| Parts of the exercise |
[A] According to the passage on Pluto, who named the planet?
[B] From the passage on Pluto, return everything from "June 28, 2020" down to "a little creepy.", copied word for word.

June 28, 2020 – Winds of Pluto

Pluto, the little planet discovered at Lowell Observatory by Clyde Tombaugh in 1930 and named by  British schoolgirl Venetia Burney.  It became our solar system’s ninth planet, yea!  Pluto, the Roman mythological ruler of the underworld.  Makes it seem a little creepy.

Pluto enjoyed planetary status until astronomers realized it had siblings out there orbiting the Sun as well.  Some of them are nearly a big as Pluto.  This orbital space, called the Kuiper Belt, is beyond the orbit of Neptune and way bigger than the asteroid belt.  So, Pluto’s planetary moniker was stripped away by committee during the 2006 International Astronomical Union conference.  It became just another member of the Kuiper Belt, but big enough to be called a “minor planet” or a “dwarf planet”.

We did not know what Pluto was up to or much about its make-up, it was so far out even the Hubble Telescope couldn’t get good shot of it.  The best Hubble could do was show that Pluto has a mottled appearance, bright, and dark patches.  Interesting.  None of Earth’s space exploration agencies had sent a probe to Pluto.  Didn’t seem to be a worthy candidate, I guess.  Pluto would remain a creepy, unknown world, that is, until NASA approved the New Horizons project.

[Stored items]
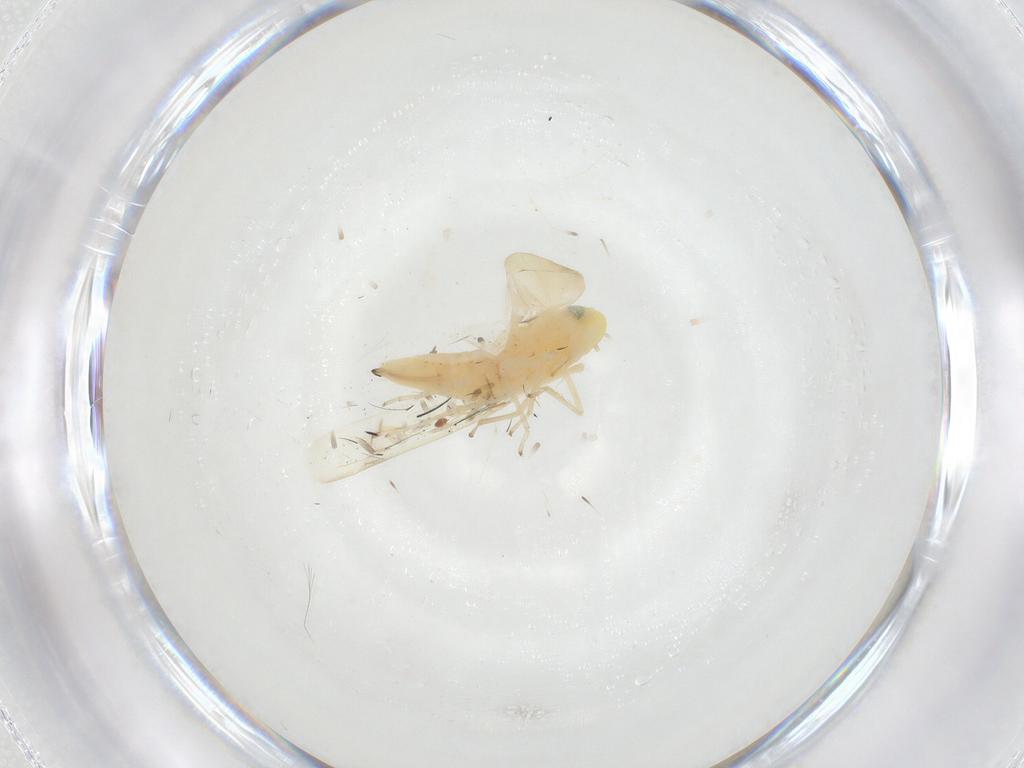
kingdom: Animalia
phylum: Arthropoda
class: Insecta
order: Hemiptera
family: Cicadellidae
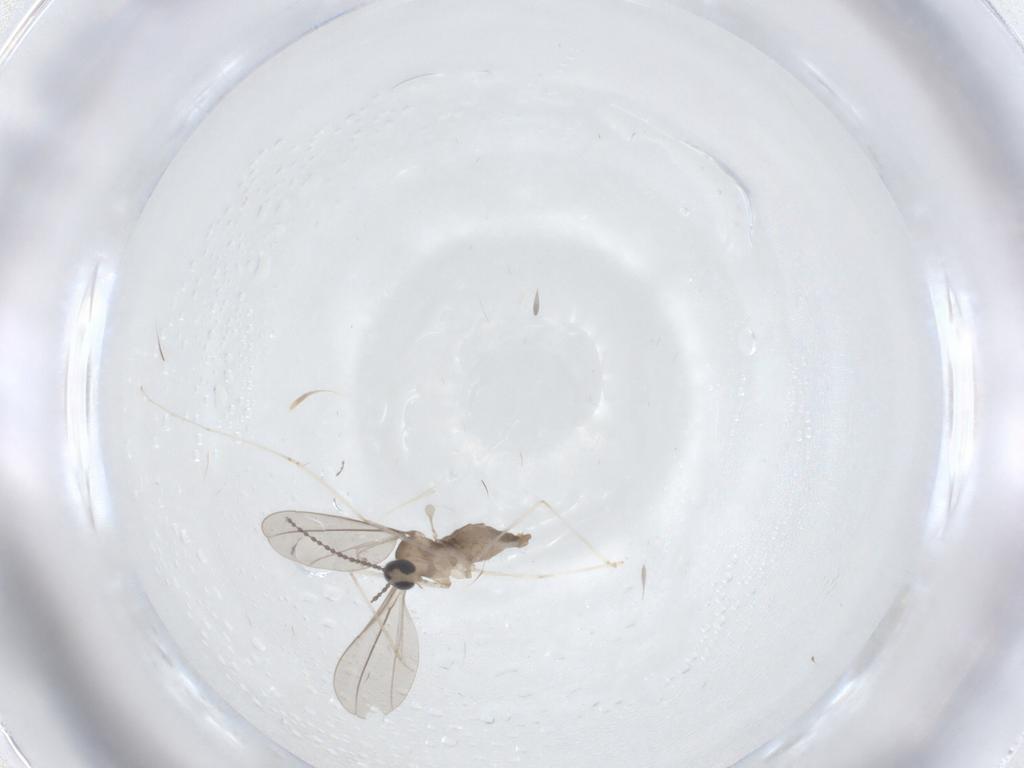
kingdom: Animalia
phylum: Arthropoda
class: Insecta
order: Diptera
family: Chironomidae
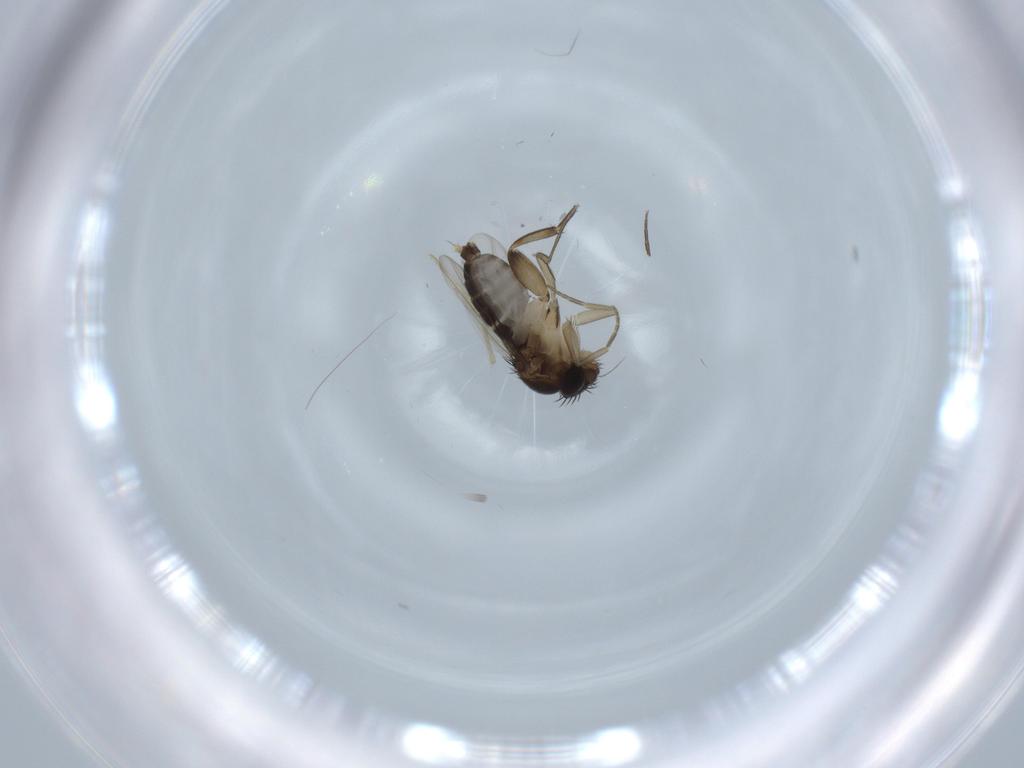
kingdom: Animalia
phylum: Arthropoda
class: Insecta
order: Diptera
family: Phoridae
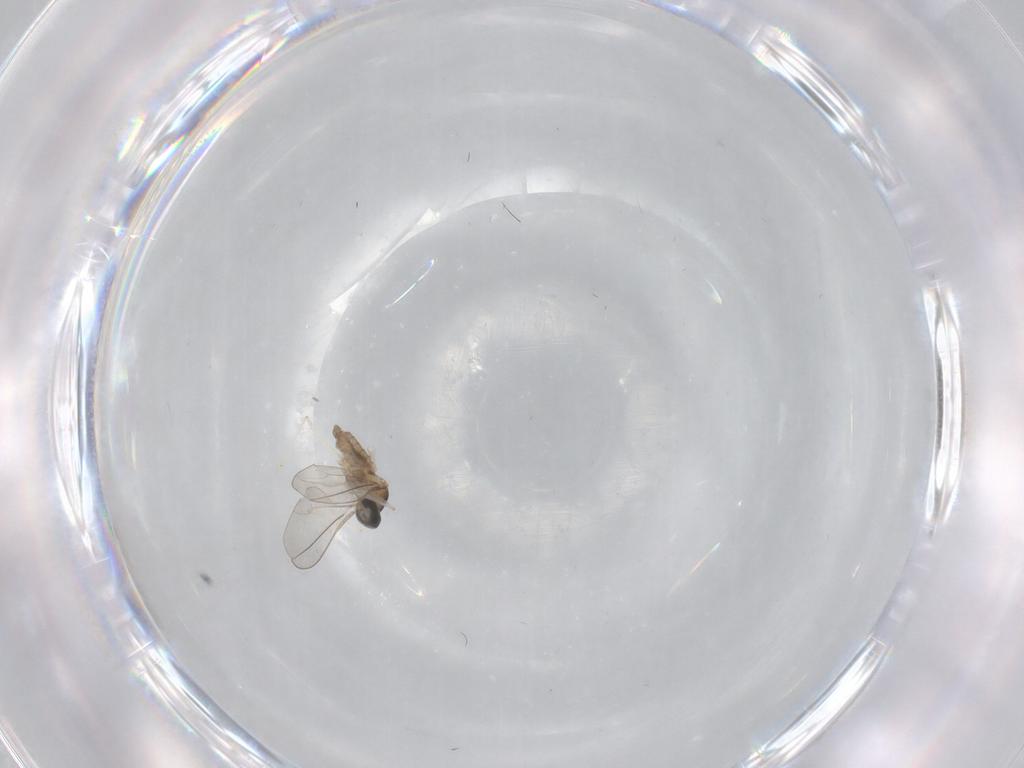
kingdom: Animalia
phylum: Arthropoda
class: Insecta
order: Diptera
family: Cecidomyiidae
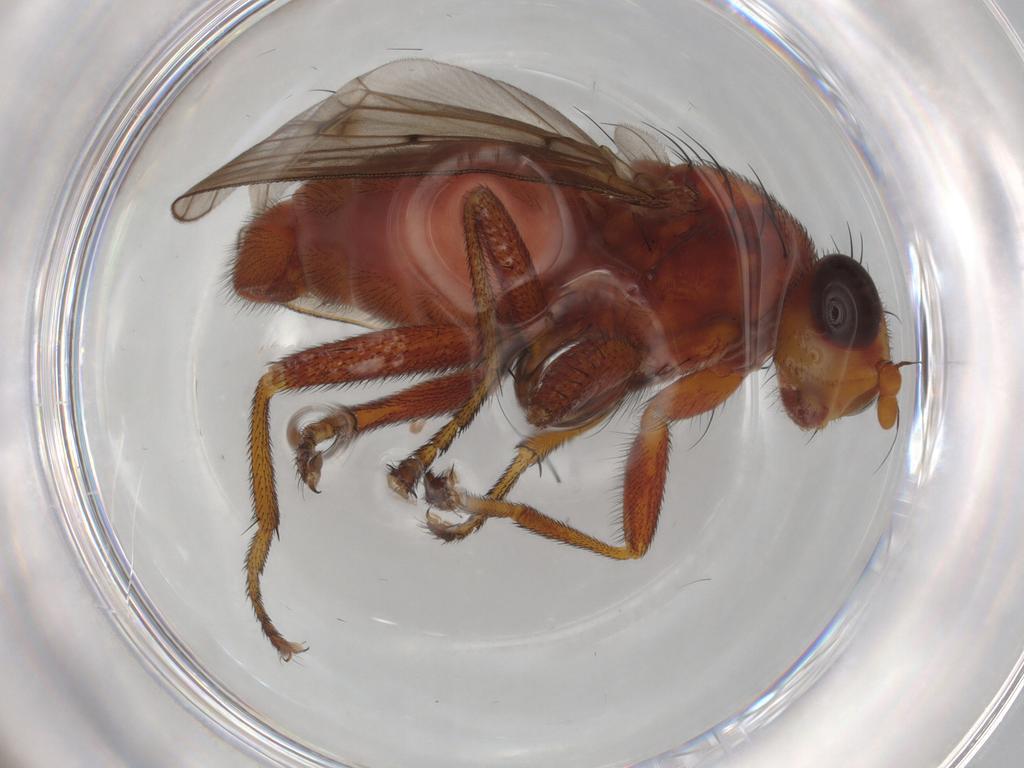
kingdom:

| Full solutions |
[A] Venetia Burney, a British schoolgirl.

[B]
June 28, 2020 – Winds of Pluto

Pluto, the little planet discovered at Lowell Observatory by Clyde Tombaugh in 1930 and named by  British schoolgirl Venetia Burney.  It became our solar system’s ninth planet, yea!  Pluto, the Roman mythological ruler of the underworld.  Makes it seem a little creepy.